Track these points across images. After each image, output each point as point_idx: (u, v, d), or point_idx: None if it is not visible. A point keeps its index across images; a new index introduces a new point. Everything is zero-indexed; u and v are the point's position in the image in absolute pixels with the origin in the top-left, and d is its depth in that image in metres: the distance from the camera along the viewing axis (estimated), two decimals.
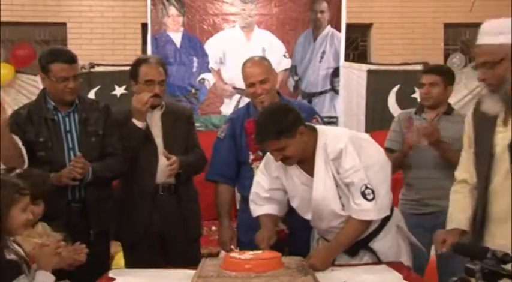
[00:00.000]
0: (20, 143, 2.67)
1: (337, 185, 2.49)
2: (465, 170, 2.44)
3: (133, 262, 3.12)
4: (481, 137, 2.32)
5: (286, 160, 2.50)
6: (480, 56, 2.19)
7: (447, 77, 3.43)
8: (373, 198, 2.42)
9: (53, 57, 2.91)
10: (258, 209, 2.72)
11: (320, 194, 2.50)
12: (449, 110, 3.45)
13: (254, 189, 2.73)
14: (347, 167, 2.44)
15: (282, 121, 2.44)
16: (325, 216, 2.54)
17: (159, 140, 3.15)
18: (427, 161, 3.36)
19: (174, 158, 3.05)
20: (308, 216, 2.62)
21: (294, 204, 2.65)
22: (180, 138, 3.21)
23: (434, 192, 3.35)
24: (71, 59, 2.92)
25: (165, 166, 3.06)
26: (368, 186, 2.42)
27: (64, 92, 2.91)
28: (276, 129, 2.42)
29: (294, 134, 2.44)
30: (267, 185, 2.68)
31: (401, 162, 3.38)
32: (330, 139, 2.49)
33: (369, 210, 2.43)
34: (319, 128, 2.60)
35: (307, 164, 2.53)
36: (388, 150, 3.33)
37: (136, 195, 3.13)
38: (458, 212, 2.42)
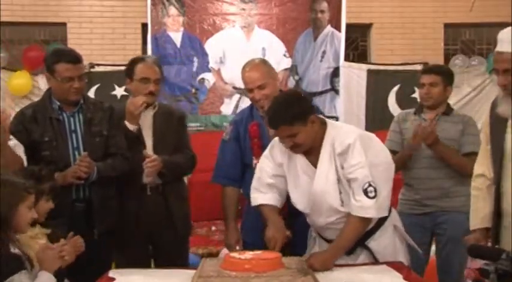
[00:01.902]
0: (21, 149, 2.65)
1: (338, 181, 2.49)
2: (483, 164, 2.52)
3: (122, 259, 3.12)
4: (495, 136, 2.40)
5: (295, 148, 2.49)
6: (501, 62, 2.25)
7: (447, 77, 3.43)
8: (374, 197, 2.42)
9: (58, 57, 2.94)
10: (260, 197, 2.68)
11: (320, 187, 2.50)
12: (449, 110, 3.45)
13: (258, 174, 2.70)
14: (353, 162, 2.43)
15: (296, 107, 2.45)
16: (324, 211, 2.53)
17: (148, 140, 3.17)
18: (426, 161, 3.36)
19: (154, 156, 3.07)
20: (306, 210, 2.59)
21: (293, 195, 2.62)
22: (170, 139, 3.21)
23: (433, 193, 3.36)
24: (75, 59, 2.94)
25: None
26: (371, 184, 2.42)
27: (69, 92, 2.92)
28: (290, 114, 2.42)
29: (306, 121, 2.44)
30: (272, 170, 2.64)
31: (403, 164, 3.38)
32: (339, 133, 2.50)
33: (369, 208, 2.43)
34: (330, 121, 2.60)
35: (313, 155, 2.53)
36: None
37: (124, 194, 3.13)
38: (480, 209, 2.51)
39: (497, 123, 2.38)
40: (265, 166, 2.68)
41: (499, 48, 2.26)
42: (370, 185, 2.42)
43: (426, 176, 3.36)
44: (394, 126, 3.53)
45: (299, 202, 2.61)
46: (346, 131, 2.53)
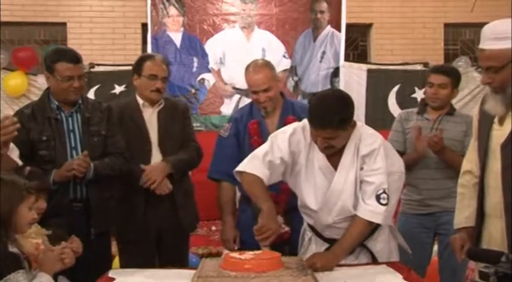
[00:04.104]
0: (17, 154, 2.63)
1: (356, 182, 2.47)
2: (471, 160, 2.47)
3: (128, 259, 3.15)
4: (481, 132, 2.36)
5: (329, 149, 2.43)
6: (484, 60, 2.18)
7: (455, 79, 3.39)
8: (386, 204, 2.42)
9: (59, 56, 2.95)
10: (252, 165, 2.51)
11: (340, 186, 2.48)
12: (451, 110, 3.43)
13: (267, 148, 2.51)
14: (374, 167, 2.43)
15: (346, 111, 2.40)
16: (335, 210, 2.52)
17: (154, 137, 3.19)
18: (429, 161, 3.35)
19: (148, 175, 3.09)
20: (316, 207, 2.54)
21: (305, 189, 2.55)
22: (176, 134, 3.24)
23: (436, 193, 3.35)
24: (76, 58, 2.96)
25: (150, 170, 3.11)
26: (386, 191, 2.42)
27: (69, 92, 2.93)
28: (340, 117, 2.36)
29: (347, 127, 2.41)
30: (281, 153, 2.50)
31: (409, 167, 3.36)
32: (365, 135, 2.48)
33: (379, 214, 2.42)
34: (357, 123, 2.54)
35: (334, 154, 2.49)
36: None
37: (131, 193, 3.16)
38: (465, 207, 2.46)
39: (484, 119, 2.34)
40: (281, 146, 2.51)
41: (480, 45, 2.17)
42: (384, 192, 2.42)
43: (429, 176, 3.35)
44: (397, 125, 3.50)
45: (310, 198, 2.56)
46: (372, 134, 2.51)
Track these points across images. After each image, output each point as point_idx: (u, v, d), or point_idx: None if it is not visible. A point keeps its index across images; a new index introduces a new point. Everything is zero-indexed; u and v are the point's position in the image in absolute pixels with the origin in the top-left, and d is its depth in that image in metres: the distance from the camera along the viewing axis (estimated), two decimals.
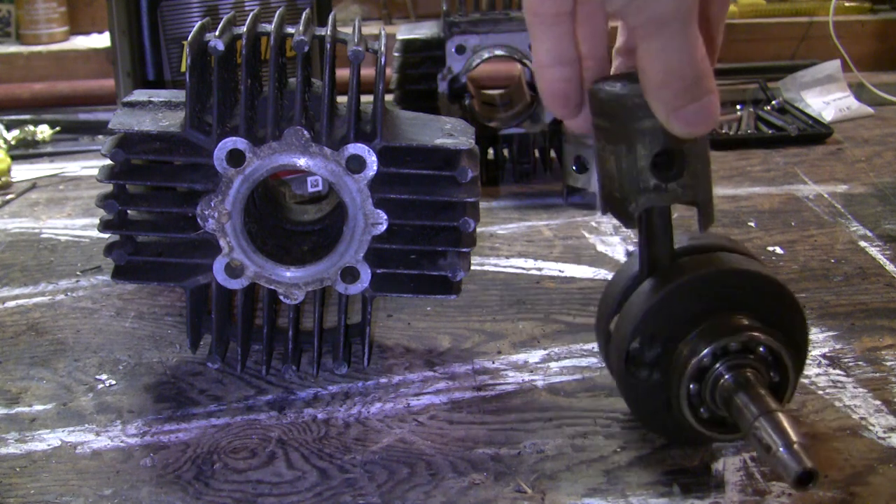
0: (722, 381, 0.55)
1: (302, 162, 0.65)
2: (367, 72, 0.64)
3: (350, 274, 0.68)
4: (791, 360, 0.56)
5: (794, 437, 0.50)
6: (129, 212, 0.67)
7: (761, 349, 0.56)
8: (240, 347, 0.70)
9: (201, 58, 0.64)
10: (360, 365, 0.71)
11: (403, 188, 0.66)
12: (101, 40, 1.76)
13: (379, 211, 0.66)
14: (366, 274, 0.68)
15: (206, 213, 0.66)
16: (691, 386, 0.56)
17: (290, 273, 0.68)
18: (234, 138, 0.64)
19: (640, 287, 0.58)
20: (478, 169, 0.67)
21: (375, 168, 0.65)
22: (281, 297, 0.68)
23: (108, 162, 0.66)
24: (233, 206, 0.66)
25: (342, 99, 0.65)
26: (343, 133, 0.65)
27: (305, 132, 0.64)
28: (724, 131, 1.30)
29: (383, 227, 0.67)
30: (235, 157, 0.65)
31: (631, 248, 0.92)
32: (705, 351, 0.55)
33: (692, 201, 0.55)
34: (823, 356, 0.71)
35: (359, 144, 0.65)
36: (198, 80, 0.64)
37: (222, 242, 0.67)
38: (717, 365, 0.56)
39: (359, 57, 0.64)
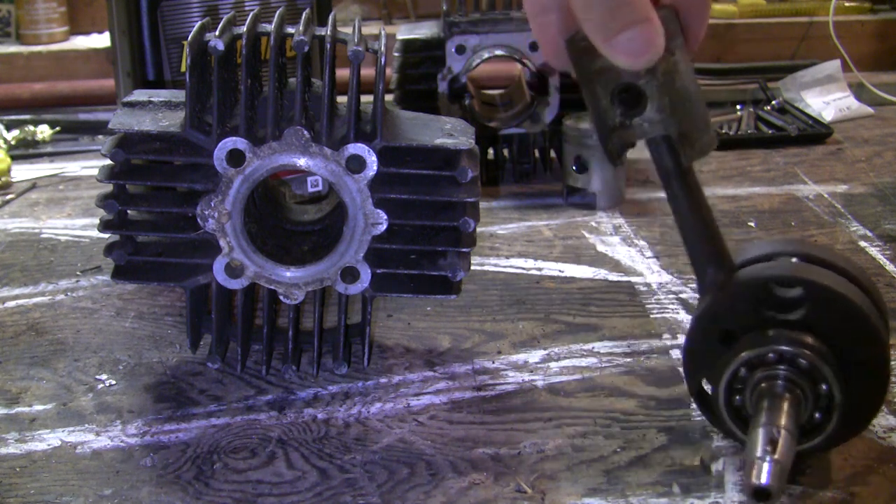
0: (770, 382, 0.54)
1: (302, 162, 0.65)
2: (367, 72, 0.64)
3: (350, 274, 0.68)
4: (836, 418, 0.55)
5: (780, 456, 0.50)
6: (129, 212, 0.67)
7: (823, 386, 0.54)
8: (240, 347, 0.70)
9: (201, 58, 0.64)
10: (360, 365, 0.71)
11: (403, 188, 0.66)
12: (101, 40, 1.76)
13: (379, 211, 0.66)
14: (366, 274, 0.68)
15: (206, 213, 0.66)
16: (742, 370, 0.55)
17: (290, 273, 0.68)
18: (234, 138, 0.64)
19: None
20: (478, 169, 0.67)
21: (375, 168, 0.65)
22: (281, 297, 0.68)
23: (108, 162, 0.66)
24: (233, 206, 0.66)
25: (342, 99, 0.65)
26: (343, 133, 0.65)
27: (305, 132, 0.64)
28: (724, 131, 1.30)
29: (383, 227, 0.67)
30: (235, 157, 0.65)
31: (630, 248, 0.92)
32: (782, 348, 0.54)
33: (665, 136, 0.54)
34: None
35: (359, 144, 0.65)
36: (198, 80, 0.64)
37: (222, 242, 0.67)
38: (780, 367, 0.54)
39: (359, 57, 0.64)
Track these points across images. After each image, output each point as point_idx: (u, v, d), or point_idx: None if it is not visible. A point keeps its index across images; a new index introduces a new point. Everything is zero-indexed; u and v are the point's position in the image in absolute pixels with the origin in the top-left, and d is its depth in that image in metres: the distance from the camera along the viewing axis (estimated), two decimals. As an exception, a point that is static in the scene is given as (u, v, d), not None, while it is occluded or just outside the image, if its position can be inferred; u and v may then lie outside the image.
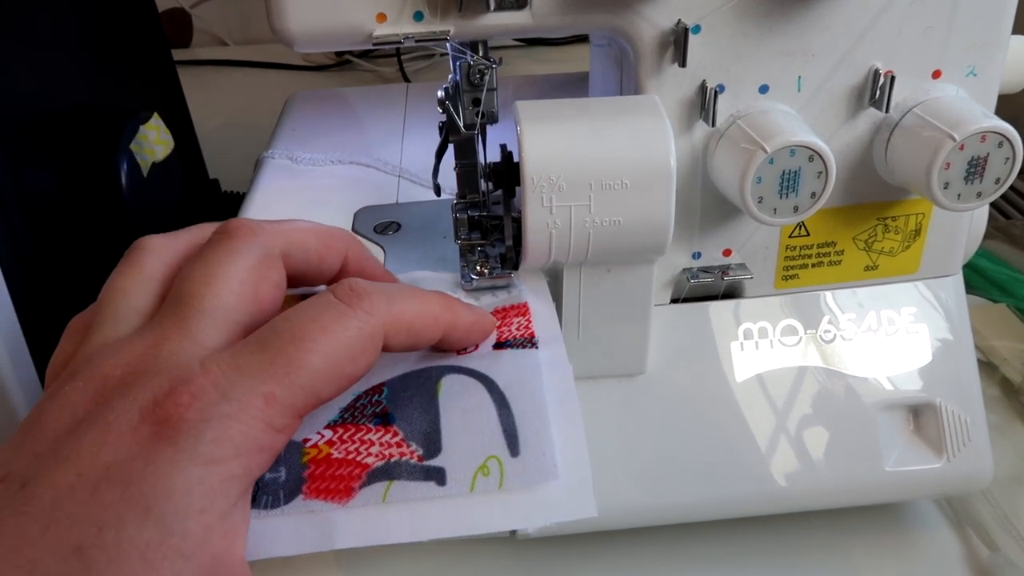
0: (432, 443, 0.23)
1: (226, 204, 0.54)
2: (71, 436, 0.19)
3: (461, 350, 0.27)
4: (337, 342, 0.21)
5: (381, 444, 0.23)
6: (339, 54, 0.90)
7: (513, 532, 0.34)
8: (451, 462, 0.23)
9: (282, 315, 0.22)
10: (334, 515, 0.22)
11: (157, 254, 0.24)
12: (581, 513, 0.22)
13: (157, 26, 0.52)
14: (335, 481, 0.22)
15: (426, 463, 0.23)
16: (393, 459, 0.23)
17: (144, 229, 0.40)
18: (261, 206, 0.39)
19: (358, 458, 0.23)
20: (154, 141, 0.40)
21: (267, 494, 0.22)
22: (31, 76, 0.37)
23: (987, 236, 0.54)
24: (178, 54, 0.94)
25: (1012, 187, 0.60)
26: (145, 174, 0.40)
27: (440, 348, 0.26)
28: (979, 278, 0.50)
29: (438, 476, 0.23)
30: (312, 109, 0.48)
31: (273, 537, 0.21)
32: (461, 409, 0.24)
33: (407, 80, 0.86)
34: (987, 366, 0.45)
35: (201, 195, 0.54)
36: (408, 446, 0.23)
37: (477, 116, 0.31)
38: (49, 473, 0.18)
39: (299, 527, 0.21)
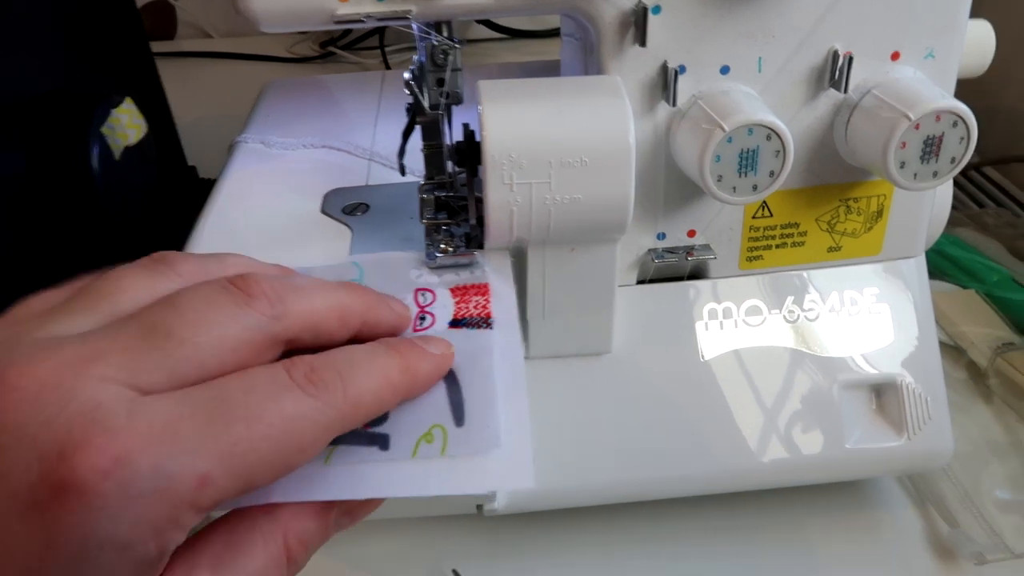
0: None
1: (202, 190, 0.54)
2: None
3: (418, 326, 0.27)
4: (293, 432, 0.19)
5: None
6: (322, 45, 0.90)
7: (479, 508, 0.34)
8: (395, 429, 0.23)
9: (233, 380, 0.19)
10: None
11: (183, 279, 0.21)
12: (519, 483, 0.23)
13: (134, 14, 0.52)
14: None
15: (371, 430, 0.23)
16: None
17: (115, 212, 0.40)
18: (233, 189, 0.39)
19: None
20: (126, 125, 0.40)
21: None
22: (3, 61, 0.37)
23: (959, 224, 0.55)
24: (162, 46, 0.95)
25: (983, 175, 0.61)
26: (117, 157, 0.40)
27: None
28: (950, 265, 0.51)
29: (381, 441, 0.23)
30: (287, 96, 0.48)
31: None
32: None
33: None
34: (955, 350, 0.46)
35: (177, 180, 0.54)
36: None
37: (441, 96, 0.31)
38: None
39: None
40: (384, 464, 0.23)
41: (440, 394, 0.25)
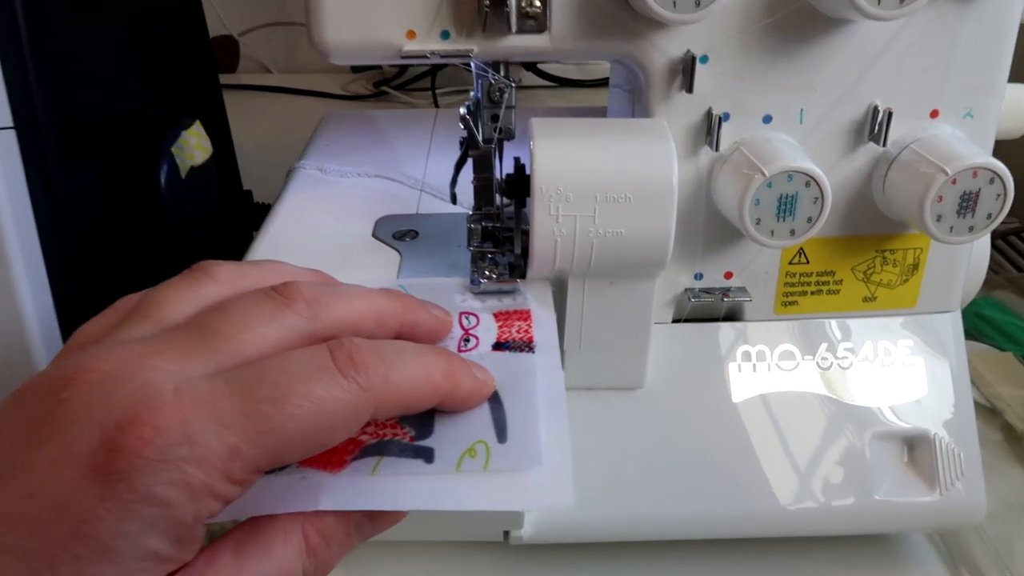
0: (424, 426, 0.25)
1: (257, 213, 0.56)
2: (29, 443, 0.19)
3: (462, 347, 0.29)
4: (321, 413, 0.20)
5: (376, 425, 0.24)
6: (376, 84, 0.94)
7: (506, 536, 0.35)
8: (440, 443, 0.24)
9: (271, 362, 0.20)
10: (324, 480, 0.23)
11: (219, 283, 0.23)
12: (559, 501, 0.23)
13: (207, 45, 0.55)
14: (329, 453, 0.23)
15: (417, 443, 0.24)
16: (386, 438, 0.24)
17: (179, 227, 0.42)
18: (289, 211, 0.41)
19: (354, 435, 0.24)
20: (194, 146, 0.43)
21: None
22: (89, 83, 0.40)
23: (998, 286, 0.55)
24: (225, 78, 0.99)
25: (1023, 239, 0.60)
26: (183, 176, 0.42)
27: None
28: (987, 326, 0.51)
29: (427, 455, 0.24)
30: (345, 127, 0.51)
31: (262, 496, 0.22)
32: None
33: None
34: (991, 412, 0.46)
35: (234, 202, 0.56)
36: (402, 428, 0.24)
37: (495, 131, 0.33)
38: (3, 483, 0.18)
39: (288, 489, 0.22)
40: (428, 477, 0.23)
41: (484, 412, 0.25)
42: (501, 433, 0.25)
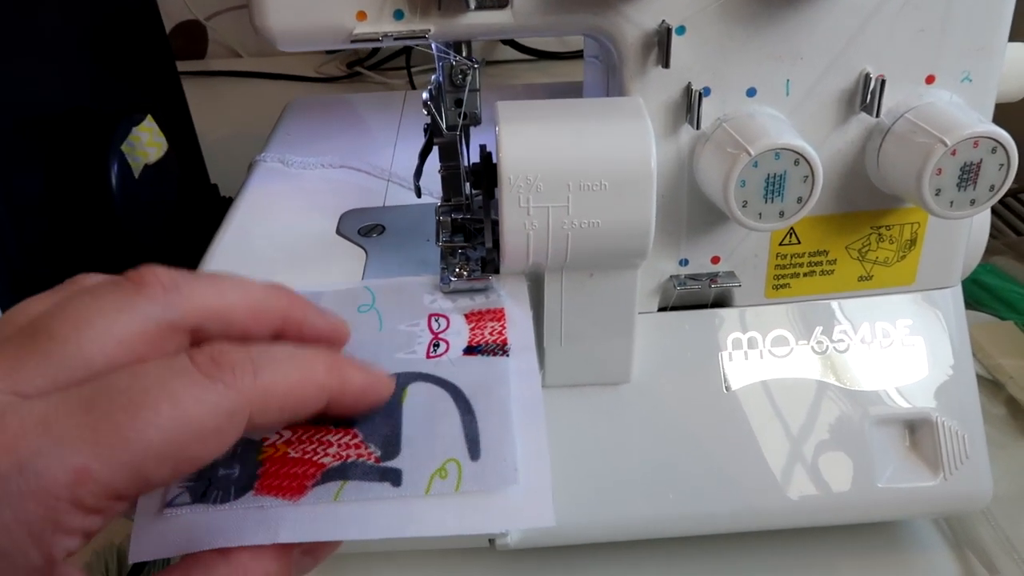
0: (391, 445, 0.23)
1: (224, 208, 0.54)
2: None
3: (431, 353, 0.27)
4: (185, 417, 0.17)
5: (339, 445, 0.23)
6: (349, 65, 0.91)
7: (491, 542, 0.33)
8: (408, 464, 0.22)
9: (120, 371, 0.18)
10: (283, 510, 0.21)
11: (80, 286, 0.20)
12: (538, 521, 0.22)
13: (160, 32, 0.52)
14: (288, 479, 0.22)
15: (383, 464, 0.22)
16: (350, 459, 0.22)
17: (133, 230, 0.40)
18: (250, 208, 0.39)
19: (315, 458, 0.22)
20: (147, 143, 0.40)
21: (218, 489, 0.21)
22: (28, 79, 0.37)
23: (996, 252, 0.53)
24: (192, 65, 0.96)
25: (1021, 201, 0.59)
26: (137, 175, 0.40)
27: (329, 413, 0.22)
28: (986, 295, 0.49)
29: (393, 477, 0.22)
30: (309, 114, 0.48)
31: (217, 528, 0.20)
32: (424, 415, 0.24)
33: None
34: (993, 385, 0.44)
35: (199, 198, 0.54)
36: (367, 448, 0.23)
37: (459, 117, 0.31)
38: None
39: (244, 521, 0.21)
40: (396, 502, 0.22)
41: (455, 424, 0.24)
42: (474, 448, 0.23)
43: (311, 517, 0.21)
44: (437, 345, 0.27)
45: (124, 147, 0.39)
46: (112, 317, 0.19)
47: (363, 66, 0.90)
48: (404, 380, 0.25)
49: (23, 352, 0.18)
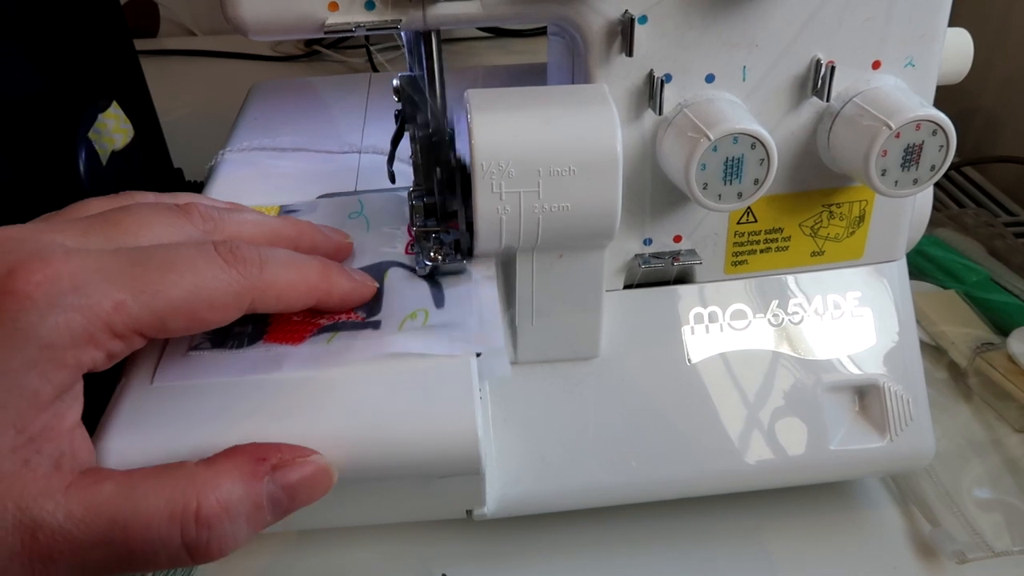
0: (373, 308, 0.29)
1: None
2: None
3: (408, 251, 0.33)
4: (202, 287, 0.22)
5: (331, 316, 0.29)
6: (307, 44, 0.90)
7: (469, 513, 0.34)
8: (385, 315, 0.28)
9: (161, 245, 0.23)
10: (286, 350, 0.27)
11: (135, 200, 0.26)
12: (491, 344, 0.27)
13: (118, 14, 0.51)
14: (291, 329, 0.27)
15: (366, 320, 0.28)
16: (340, 320, 0.28)
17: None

============================================================

- Task:
Look through the data above and return exactly the lines from the one that contains "15: (426, 463, 0.23)" to the one that contains "30: (312, 109, 0.48)", inclusive, with nothing else.

- Answer:
15: (426, 463, 0.23)
16: (393, 459, 0.23)
17: (144, 229, 0.40)
18: (261, 206, 0.39)
19: (358, 458, 0.23)
20: (154, 141, 0.40)
21: (267, 494, 0.22)
22: (31, 76, 0.37)
23: (987, 236, 0.54)
24: (178, 54, 0.94)
25: (1012, 187, 0.60)
26: (145, 174, 0.40)
27: (440, 348, 0.26)
28: (979, 278, 0.50)
29: (438, 476, 0.23)
30: (312, 109, 0.48)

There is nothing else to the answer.